Eight? Eight members of a boyband? It shouldn’t work and at least the boys prove it doesn’t work. It’s like those razors where they used to just add more blades to make them seem better. Where the f** will they stop with this nonsense? Will the next series have ten girls and Mel B telling giving them all a suitably s*** nickname? The group could be called The Diverse Girls or something? Members of the band giving their real names away to be known as Well-to-do Girl, Athletic Girl, Frightening Girl, Young Girl, Blonde Girl and five other Girls? I won’t be surprised.
2. The man/woman on the street – getting their chance to be a star. Last year it was a prison warden. This year it’s that bloke who might, or might not have been, on Come Dine With Me. A horrendous rendition of Rick Astley’s Neber Gonna Give You Up (now THAT is an 80s song) burst through the headphones Stereo Kicks had made me wear. It was really, really bad. As it was so really, really bad, he should be confident he’ll get through another few weeks. There will be enough people either wanting to give him a further chance in ‘pursuing his dream’ (TM) or others who want to vote him through at the expense of those who may feel they have a genuine chance of making a career out of this.
1. Still having the costly phone and text votes – “Mum/Dad, can I phone up and vote?” No. It should be THAT easy. Teach your children the value of money. Donate that money to charity if you insist in dialling some numbers on your phone to make you feel good. It will go to a better cause and have more chance of making a difference. Your vote for Act A won’t make the slightest bit of difference in whether you get to see Act A return the following week. Some of it however will go towards making Simon Cowell even more obscenely rich than he is before you dial.
I didn’t even mention the Winner’s Song which is usually a murder of a song you will never listen to in the same way. What will it be this year? You’re probably best off looking for some other Syco, Sony or ITV related act as these seem to be becoming increasingly incestuous.
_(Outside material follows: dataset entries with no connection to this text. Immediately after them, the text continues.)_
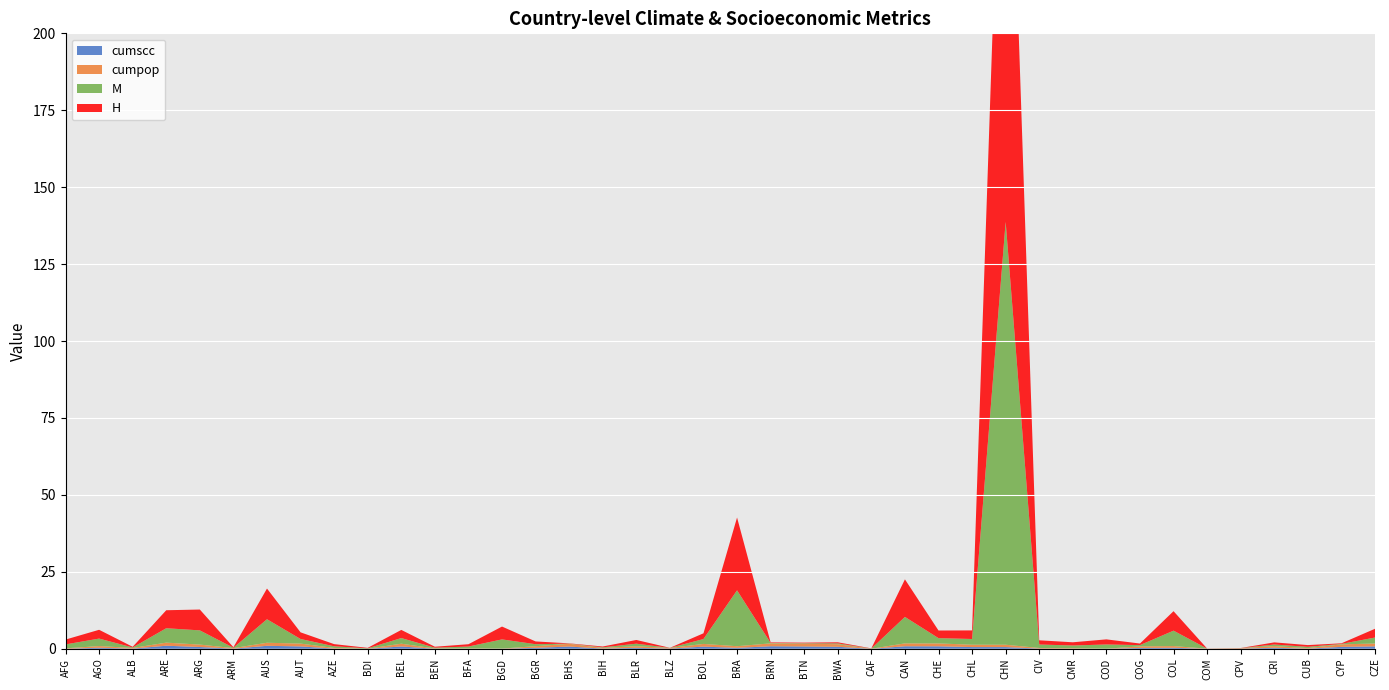

Reading left to right, transcribe all the data shown in this chart.

M: 1.3	2.4	0.2	4.7	4.6	0.1	7.6	1.5	0.5	0.1	1.8	0.3	0.6	3.0	0.6	0.1	0.2	0.8	0.0	1.6	18.2	0.1	0.1	0.3	0.1	8.6	1.7	1.9	137.4	1.1	0.9	1.4	0.4	5.0	0.0	0.0	0.5	0.4	0.1	1.9
H: 1.6	2.9	0.2	5.8	6.8	0.2	10.0	2.2	0.7	0.2	2.6	0.3	0.8	4.2	0.9	0.1	0.3	1.2	0.0	1.9	23.7	0.2	0.2	0.3	0.1	12.2	2.5	2.8	186.6	1.4	1.0	1.7	0.5	6.3	0.0	0.0	0.7	0.6	0.2	2.8
cumscc: 0.0	0.3	0.1	1.0	0.6	0.0	1.0	0.8	0.1	0.0	0.7	0.0	0.0	0.0	0.3	0.7	0.1	0.3	0.1	0.7	0.3	0.8	0.8	0.6	0.0	0.8	0.8	0.6	0.6	0.1	0.0	0.0	0.3	0.3	0.0	0.0	0.3	0.0	0.6	0.8
cumpop: 0.1	0.6	0.2	1.0	0.8	0.2	1.0	0.9	0.2	0.0	0.9	0.1	0.1	0.1	0.5	0.9	0.2	0.5	0.2	0.9	0.5	0.9	0.9	0.8	0.0	0.9	0.9	0.8	0.8	0.2	0.2	0.0	0.5	0.5	0.0	0.2	0.5	0.2	0.8	0.9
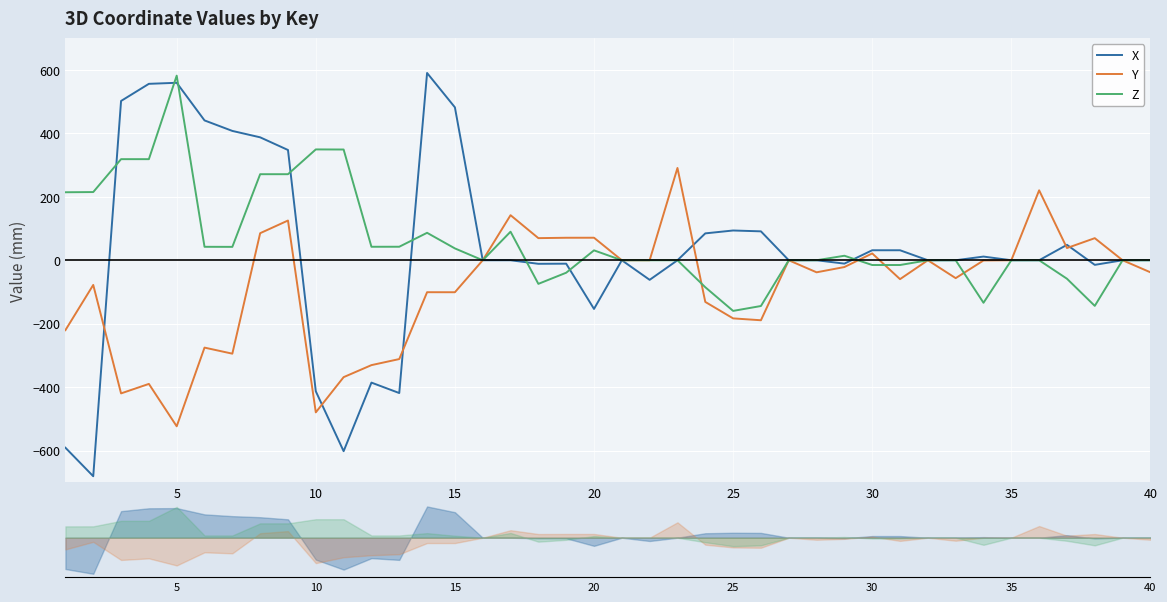

Reading right to left, list all the values displayed in this chart.

X: 0.0	0.0	-14.5	48.6	0.0	0.0	11.6	0.0	0.0	31.5	31.5	-10.6	0.0	0.0	91.1	93.8	84.7	0.0	-61.7	0.0	-153.4	-10.8	-11.2	0.0	0.0	481.9	590.2	-418.5	-385.6	-601.7	-413.0	347.5	387.4	407.6	440.7	559.3	556.0	502.0	-680.7	-590.8
Y: -38.0	0.0	69.6	38.5	220.4	0.0	-0.7	-56.4	0.0	-59.5	21.5	-21.4	-38.0	0.0	-189.1	-183.2	-131.3	290.8	0.0	0.0	71.0	70.9	69.7	142.0	0.0	-100.8	-100.7	-311.4	-330.5	-368.4	-479.4	125.2	85.3	-294.4	-275.3	-523.3	-389.7	-419.6	-77.8	-220.3
Z: 0.0	0.0	-143.8	-58.2	0.0	0.0	-134.0	0.0	0.0	-15.0	-15.0	14.2	0.0	0.0	-144.2	-159.6	-85.0	0.0	0.0	0.0	31.2	-39.3	-74.4	90.0	0.0	37.3	86.5	42.6	42.5	349.0	349.3	271.2	271.2	42.2	42.4	581.8	318.6	318.6	214.9	214.3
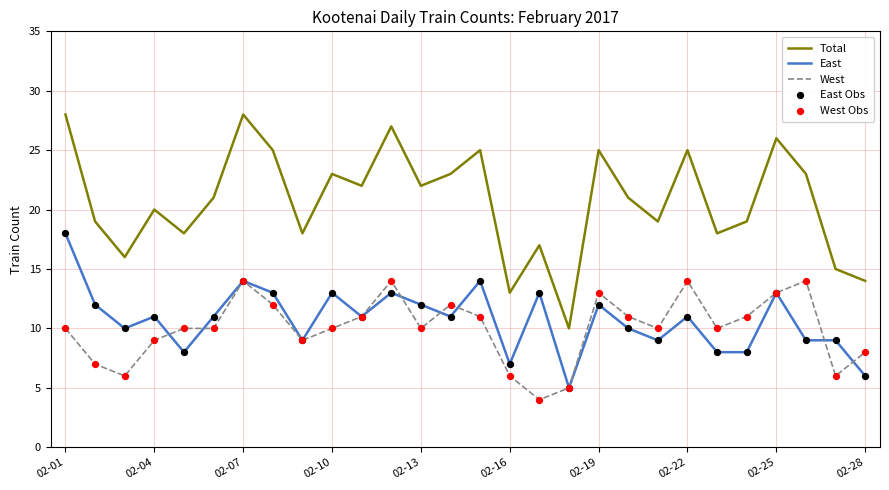

Which series has the largest range (max minus min)?

Total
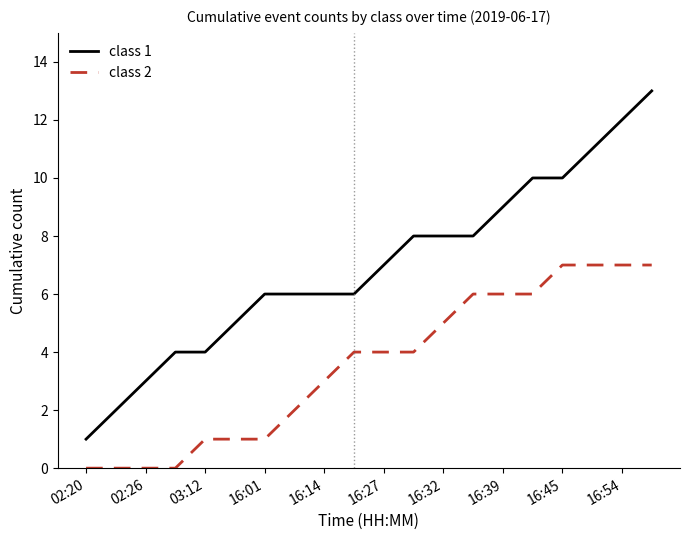

Which series has the largest range (max minus min)?

class 1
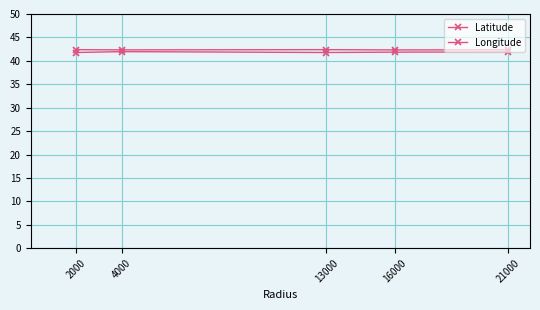

How many interior local valleys does the Latitude series have?

1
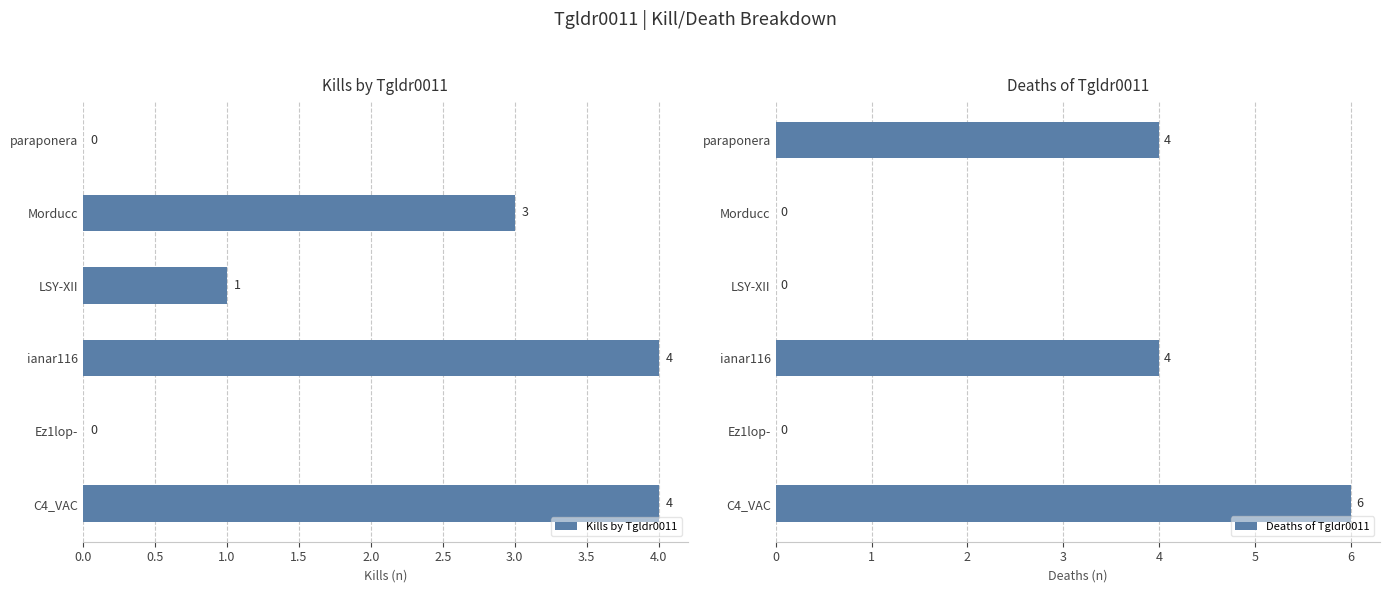

What is the sum of all Deaths of Tgldr0011 values?

14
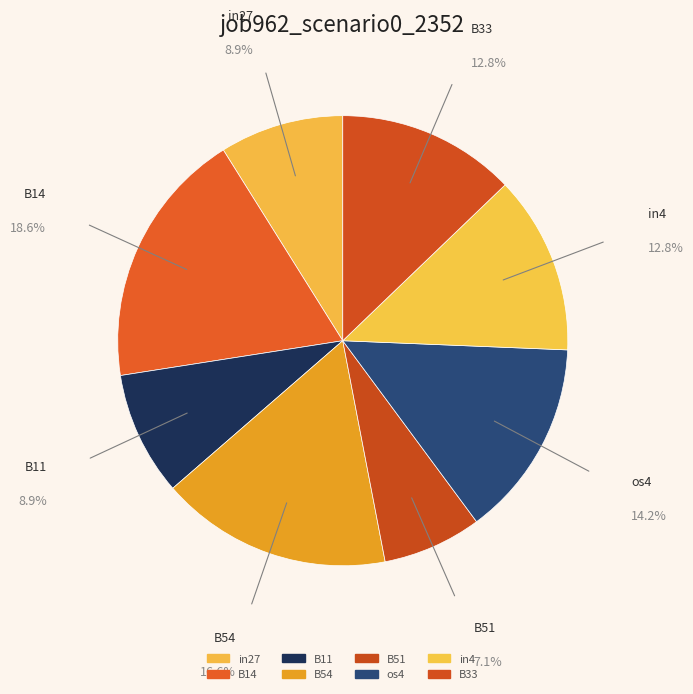

Count the number of slices in the pie.

8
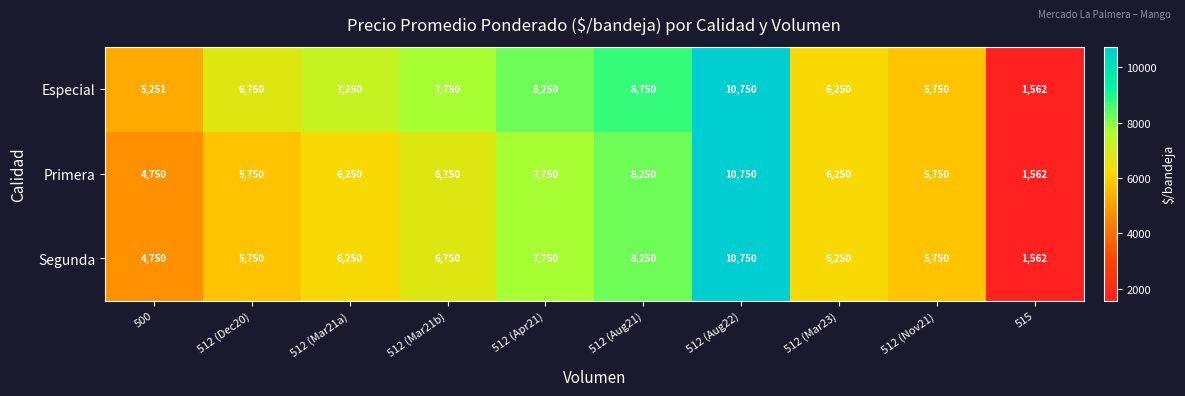

What is the average value of the Primera series?

6381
Oh well, at least the show has now finished and I can end my rant because Jonathan Ross is back with his (usually) entertaining chat show. I’m sorry but I did warn you, the X Factor turns me into Victor Meldrew. So, who’s on tonight Wossy? David Attenborough? Ah, nice one, he makes proper television programmes and has been doing so for longer than my Life on Earth. Steve Carell? Funny fella who should hopefully bring some much needed laughter to this weekend of tears.
Well, who are your first guests Jonathan? Mel B and Cheryl Fernandez-F***ing-Versini from the X-Factor.
Oh, for f**s sake.
*I realise many readers will think wtf at these phrases. They were both used by cheesy UK DJs in the 1970s and 1980s.